Another $21 million will be given to the Pennsylvania Department of Transportation for the state’s Erie Bayfront Parkway Mobility and Freight Improvement Program. In order to bring easier connection between Erie’s business and the area’s waterfront, the project will work to reconstruct intersections as well as to build a multimodal bridge in order to help relieve congestion in the growing area.
Wichita, Kansas was specifically awarded $21 million for its collector-distribution system construction which will connect interstates 135 and 235 with Route 96. The funds will also be allocated for the replacement of outdated ramps and the resurfacing of bridges. These updates will work toward reducing accident risks regarding hazardous material-carrying trucks that often travel from industrial facilities around the city.
Additionally, Colorado received two grants. One brought the state $13 million to upgrade the Roaring Fork Transportation Authority’s regional transit hub, and the second brought $.4 million to help with acquisition and pre-construction efforts around Castle Rock’s Crystal Valley Parkway Interchange project.

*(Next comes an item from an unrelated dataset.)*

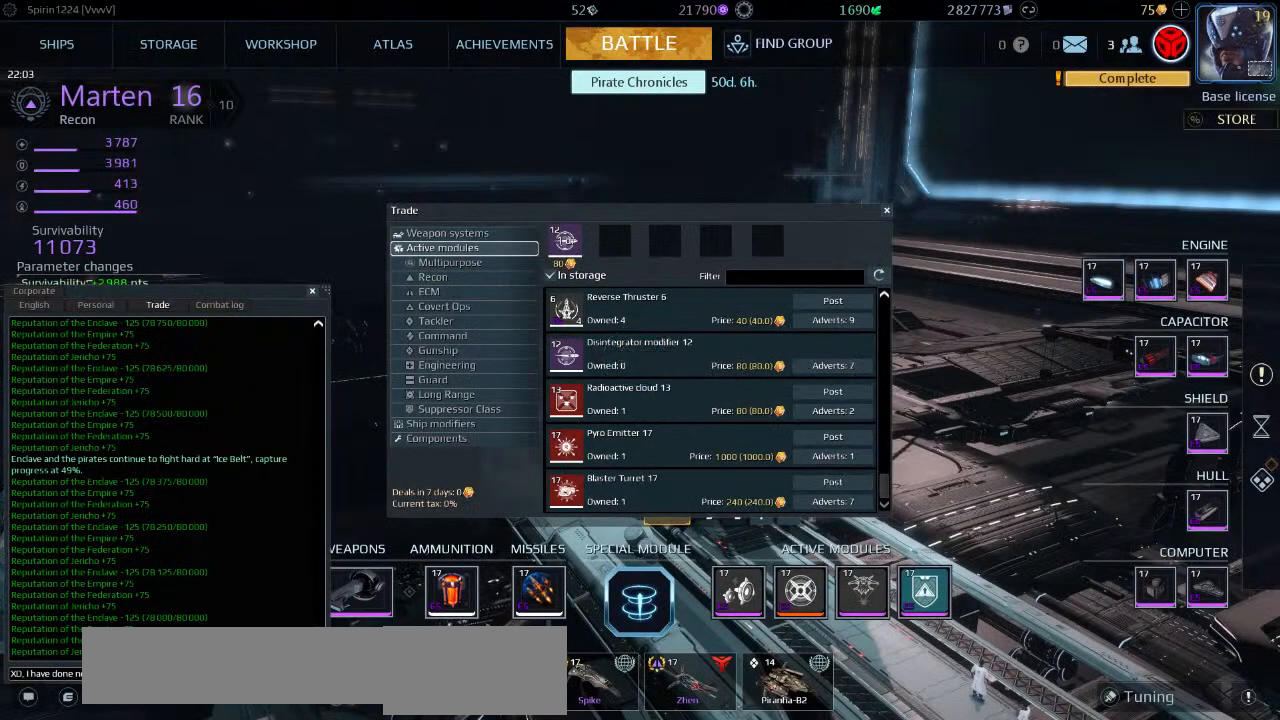
{"keys": [], "events": []}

“Castle Rock has seen significant growth in recent years, and this BUILD grant will help advance the project,” said Colorado Senator, Cory Gardner. “With Colorado’s population growing at one of the fastest rates in the country, I will continue to work with communities across our state to support their infrastructure priorities to ensure safety and efficiency for Coloradans.”
Additional awards for 2020 grants through this program include other rural projects such as the Tuscaloosa Landing Area Project of Alabama, The I-55 at IL 59 Access Project in Illinois, the I-70 Rehabilitation and Modernization project of Indiana, the Interchange Improvements in Coralville, Iowa and Iowa’s Building Safety, Access, and Capacity project, Michigan’s Statewide Central Signal Control System Expansion, and Minnesota’s US 14: New Ulm to Nicollet Mobility and Safety Improvement Project.
Illinois and Missouri will also receive nearly $21 million for its urban St. Louis Bi-State Regional Ports Improvement Project, and Indiana will receive $5 million for its urban US 36 Safety and Capacity Project–Connecting Avon.
The St. Louis Bi-State Regional Ports Improvement Project is sponsored by America’s Central Port District, and will aim to improve multimodal infrastructure at America’s Central Port in Granite City, Illinois with over 2,000 feet of new railroad track, as well as a new terminal access roadway, belt system, and barge loading system. At St. Louis Port Authority in Missouri, the project will bring over 7,000 feet of new railroad track, barge loading equipment, conveyor replacement, loading shed improvements, and flood mitigation work. There will also be loading shed and electrical system upgrades, along with hoist system and barge loading improvements, at Illinois’ Southwest Regional Port District.